Judging by the first picture you do not have enough support as it seems like the bearers (support beams) are simply 2 peices of hardwood on their flat.  
Regarding the asbestos. If the house is 1900's I would most likely say it is. Get a professional in to have a look at that. 
Matt

----------


## watson

For what to do...identification....and all things asbestos in renovations.....please check the Asbestos Forum Stickies.......... * here*

----------


## renee

thanks for the reply, your right Matt, although it is hard to see in the photo due to the angle, but the support beam is rather bowed. I guess Im not in a position to invest heavily in the house at the moment, and am looking for a medium term solution, I know this is not ideal but.....

----------


## ibuildbenches

If your in a position to do it yourself, it wont cost you alot to re-stump your house. A friend of mine just did his. Its not the best job in the world but its worth it if your saving $5,000 getting someone else to do it. 
If you can dig holes and use a jack, your half way there!

----------


## autogenous

Make sure your soak wells are working properly.  This is the problem a lot of the time. 
Downpipes carry the water away from the structure so it doesnt sink to put it simply. 
People disconnect downpipes and the house snaps in half.

----------


## Bloss

We're talking a temporary fix here so no reason why your 'old builder' mate advice shouldn't be followed. Good to check drainage and any other causes, but a jack up to level and a new stump in the middle sitting on a good sized plate or even a few bricks as a pad sitting in a levelled area where the stump is to be and you'll get quite a few more years without to much trouble. 
It might not want to go up easily so as a measure to stop it dropping anymore you use a piece of suitable timber and some HW wedges at the top or bottom whichever is most accessible and just wedge a post into place.

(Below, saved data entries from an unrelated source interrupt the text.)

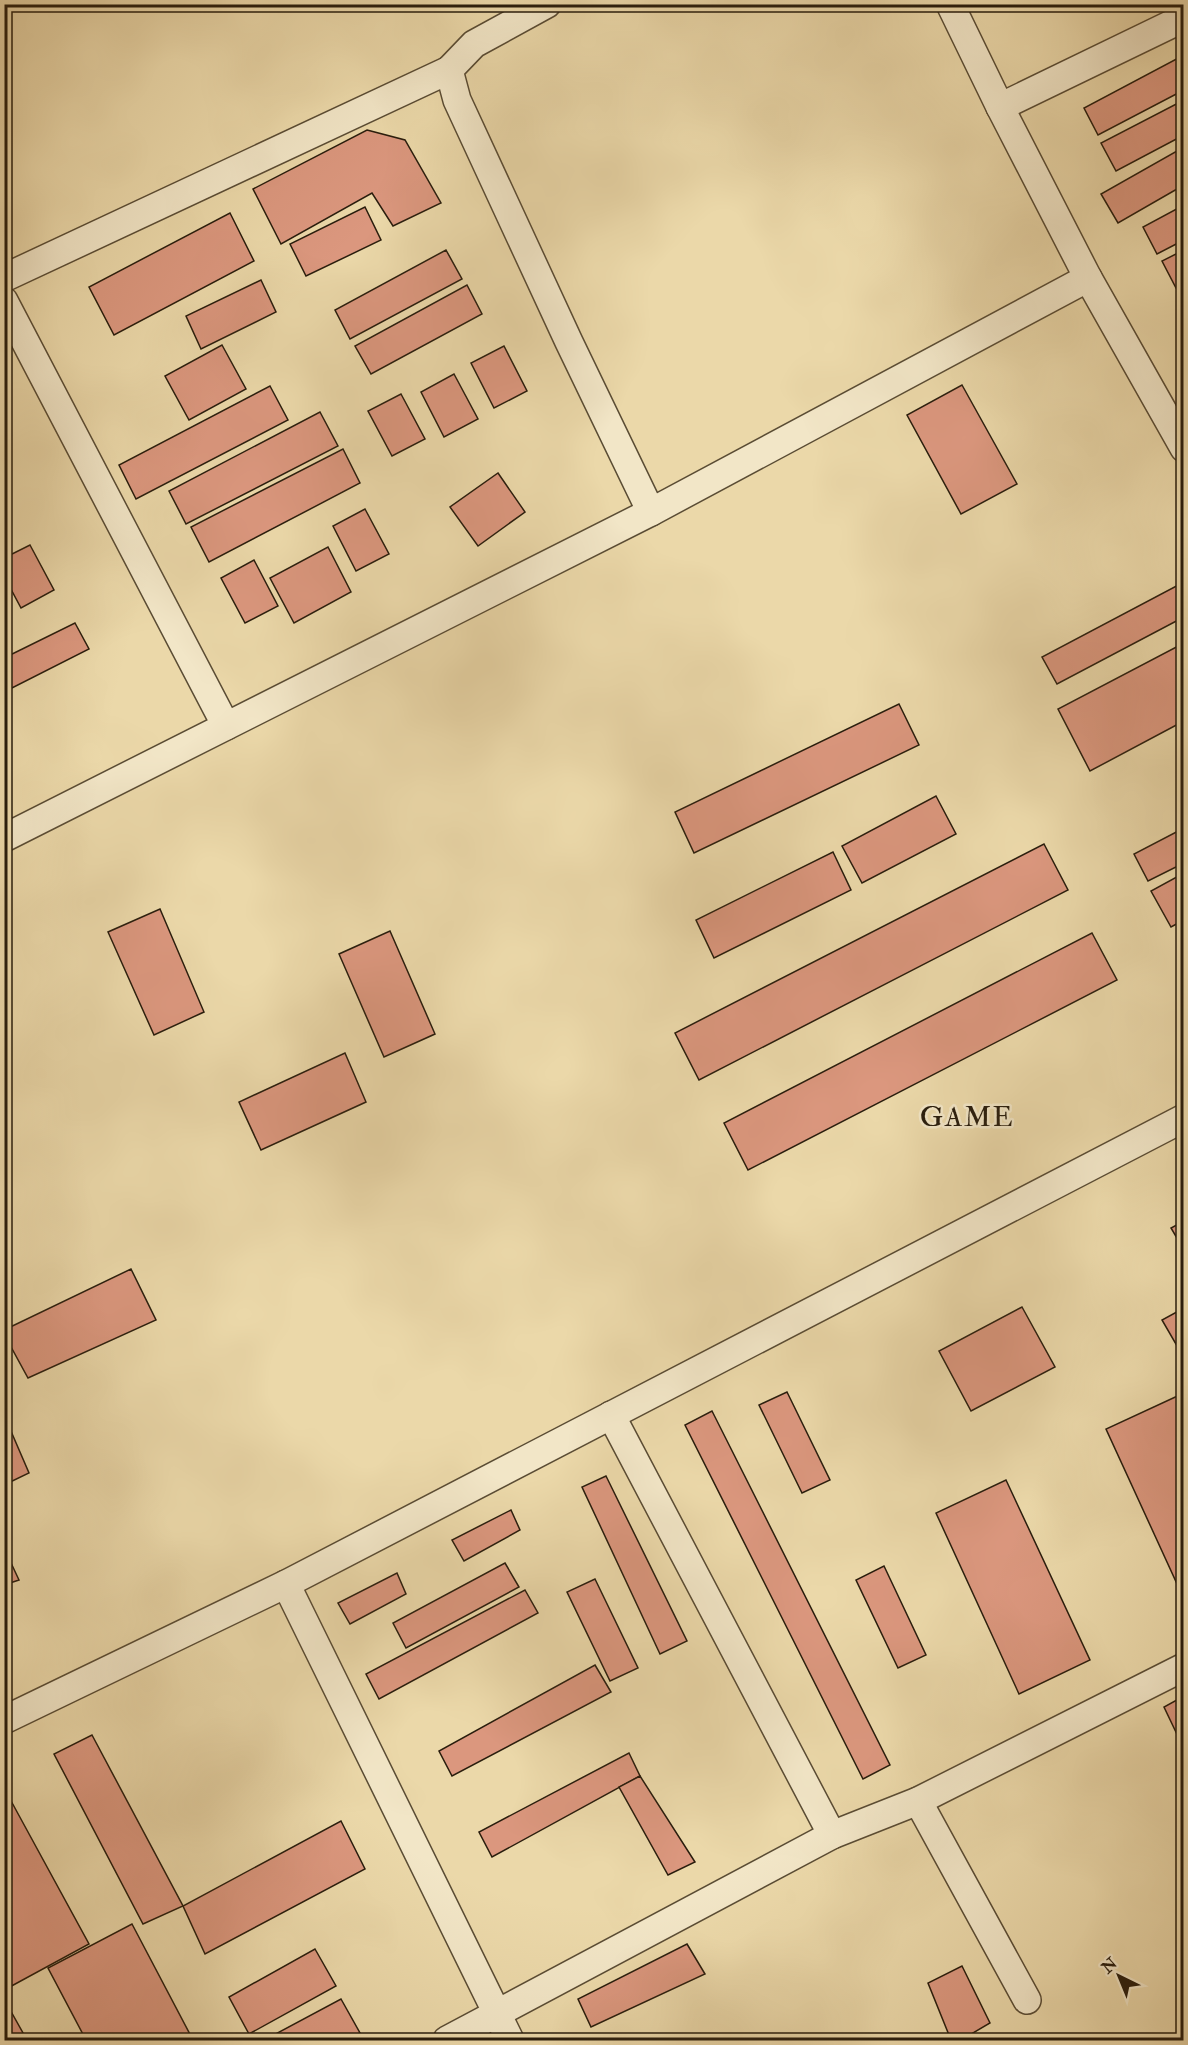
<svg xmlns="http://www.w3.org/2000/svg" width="1188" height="2045" font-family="'IM FELL Double Pica',serif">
  <rect width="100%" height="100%" fill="#ebd8a9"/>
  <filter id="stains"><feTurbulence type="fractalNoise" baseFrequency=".00333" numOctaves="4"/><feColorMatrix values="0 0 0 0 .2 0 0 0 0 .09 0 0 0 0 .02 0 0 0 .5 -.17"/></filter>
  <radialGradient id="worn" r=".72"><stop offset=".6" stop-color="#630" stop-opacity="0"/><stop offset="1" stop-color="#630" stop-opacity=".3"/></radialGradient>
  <g fill="#db977e" stroke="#291d0d" stroke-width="1.5">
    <path d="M1184 55V90L1098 135 1084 108Z"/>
    <path d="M1184 100V135L1116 171 1101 143Z"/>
    <path d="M367 130 405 140 441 203 393 226 372 193 281 244 253 189Z"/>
    <path d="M1184 147V185L1118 223 1101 194Z"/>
    <path d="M1184 205V240L1157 254 1143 227Z"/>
    <path d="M365 207 381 240 306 276 290 244Z"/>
    <path d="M230 213 254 261 114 335 89 287Z"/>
    <path d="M446 250 462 279 350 339 335 310Z"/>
    <path d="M1184 250V284L1176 288 1162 261Z"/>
    <path d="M261 280 276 312 201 349 186 316Z"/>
    <path d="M467 285 482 314 371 374 355 346Z"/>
    <path d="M222 345 246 389 189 420 165 376Z"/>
    <path d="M504 346 527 391 494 408 471 363Z"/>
    <path d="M454 374 478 419 444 437 421 392Z"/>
    <path d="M962 385 1017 484 961 514 907 415Z"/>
    <path d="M270 386 288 420 136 499 119 465Z"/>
    <path d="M401 394 425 439 392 456 368 411Z"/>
    <path d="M320 412 338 446 186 524 169 491Z"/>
    <path d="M343 449 360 483 209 562 191 527Z"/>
    <path d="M498 473 525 512 478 546 450 507Z"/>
    <path d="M365 509 389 554 356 571 333 526Z"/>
    <path d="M30 545 54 590 21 608 4 576V558Z"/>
    <path d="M328 547 351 592 294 623 270 578Z"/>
    <path d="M254 560 278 606 245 623 221 578Z"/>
    <path d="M1184 582V617L1057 684 1042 657Z"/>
    <path d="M75 623 89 649 4 692V658Z"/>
    <path d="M1184 643V721L1090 771 1058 709Z"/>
    <path d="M899 704 919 745 694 853 675 812Z"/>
    <path d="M936 796 956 834 862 883 842 846Z"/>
    <path d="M1184 828V863L1148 881 1134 854Z"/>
    <path d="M1044 844 1068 890 699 1080 675 1033Z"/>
    <path d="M833 852 851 890 714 958 696 920Z"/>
    <path d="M1184 873V920L1171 927 1151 891Z"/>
    <path d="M160 909 204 1012 154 1035 108 932Z"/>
    <path d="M390 931 435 1034 384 1057 339 954Z"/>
    <path d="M1092 933 1117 980 748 1170 724 1123Z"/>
    <path d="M345 1053 366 1102 261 1150 239 1102Z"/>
    <path d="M1184 1221V1250L1171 1228Z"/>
    <path d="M131 1269 156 1320 28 1378 4 1334V1330Z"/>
    <path d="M1022 1307 1055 1367 971 1411 939 1351Z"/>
    <path d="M1184 1308V1358L1162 1320Z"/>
    <path d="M787 1392 830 1480 802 1493 759 1405Z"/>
    <path d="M1184 1393V1584L1178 1586 1106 1429Z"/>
    <path d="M712 1411 890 1765 863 1779 685 1425Z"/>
    <path d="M4 1415 29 1473 4 1485Z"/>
    <path d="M606 1476 687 1641 660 1654 582 1487Z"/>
    <path d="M1006 1480 1090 1660 1019 1694 936 1513Z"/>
    <path d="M511 1510 520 1530 464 1561 452 1540Z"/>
    <path d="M4 1548 19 1580 4 1585Z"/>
    <path d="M505 1563 519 1587 406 1648 393 1623Z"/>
    <path d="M884 1566 926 1655 898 1668 856 1580Z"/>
    <path d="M397 1573 406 1594 350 1624 338 1603Z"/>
    <path d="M595 1579 638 1668 610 1681 567 1592Z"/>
    <path d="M525 1590 538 1613 379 1699 366 1674Z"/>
    <path d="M595 1665 611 1692 452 1776 439 1751Z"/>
    <path d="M1184 1696V1749L1164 1707Z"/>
    <path d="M92 1735 183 1906 143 1924 54 1754Z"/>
    <path d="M629 1753 640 1776 492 1857 479 1832Z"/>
    <path d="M640 1776 695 1862 668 1875 619 1787Z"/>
    <path d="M4 1788 89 1944 6 1989 4 1987Z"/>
    <path d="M341 1821 365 1869 205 1954 183 1906Z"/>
    <path d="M132 1924 193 2040H86L48 1968Z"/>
    <path d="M687 1944 705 1974 591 2027 578 1999Z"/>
    <path d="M315 1949 336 1986 249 2034 229 1997Z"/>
    <path d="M962 1966 990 2023 961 2040H951L928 1983Z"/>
    <path d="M4 1999 27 2040H4Z"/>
    <path d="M341 1999 360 2033 344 2040H271L270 2037Z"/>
  </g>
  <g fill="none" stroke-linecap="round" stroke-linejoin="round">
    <defs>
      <g id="minor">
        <path d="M1000 107 1184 18"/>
        <path d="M4 278 449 70"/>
        <path d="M1088 278 1184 448"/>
        <path d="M4 301 226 726"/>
        <path d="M651 512 1088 278 1000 107 950 4"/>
        <path d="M4 838 651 512 569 342 457 100 449 70 474 44 547 4"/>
        <path d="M611 1415 832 1835"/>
        <path d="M286 1584 510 2040"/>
        <path d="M4 1720 286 1584 1184 1118"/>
        <path d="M918 1801 1027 2000"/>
        <path d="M447 2040 832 1835 918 1801 1184 1667"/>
      </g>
    </defs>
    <use href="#minor" stroke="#5a4c34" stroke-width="30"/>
    <use href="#minor" stroke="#f2e6c7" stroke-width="27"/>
  </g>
  <g text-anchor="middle" stroke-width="5" stroke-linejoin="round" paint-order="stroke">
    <g font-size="28" letter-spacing="1.5" fill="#291d0d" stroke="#f2e6c7">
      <text x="967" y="1126">GAME</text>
    </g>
  </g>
  <rect width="1188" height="2045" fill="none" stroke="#ebd8a9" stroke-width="24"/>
  <rect x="6" y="6" width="1176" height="2033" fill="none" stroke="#291d0d" stroke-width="3"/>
  <rect x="12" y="12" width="1164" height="2021" fill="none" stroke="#291d0d" stroke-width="1.5"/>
  <g transform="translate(1119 1976) rotate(317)" stroke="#f2e6c7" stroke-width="4.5" paint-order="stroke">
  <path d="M0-4.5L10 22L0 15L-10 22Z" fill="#291d0d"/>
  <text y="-9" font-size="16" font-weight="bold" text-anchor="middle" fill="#291d0d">N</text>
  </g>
  <rect width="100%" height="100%" filter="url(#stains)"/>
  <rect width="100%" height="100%" fill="url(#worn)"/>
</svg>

Again with a good plate (the piece of timber of concrete or bricks the posts sits on that spreads the load across the ground at the bottom) it'll be fine for quite a while. Using wedges and a screw to hold them once in place means that if it comes a bit loose you can take out the screw tap the wedges tight and refix. 
Easy enough job for a DIYer, but if the old builder will give some guidance for some cash or a slab or two that'd be the go. Main thing is just to stop it getting worse and to give you enough time to save for any major work - renos or complete re-stumping etc. 
Read the sticky as Watson says, but that'll be asbestos sheeting odds on. No panic or need to remove though - just follow the safety precautions to refix, prep and paint etc.  :2thumbsup:

----------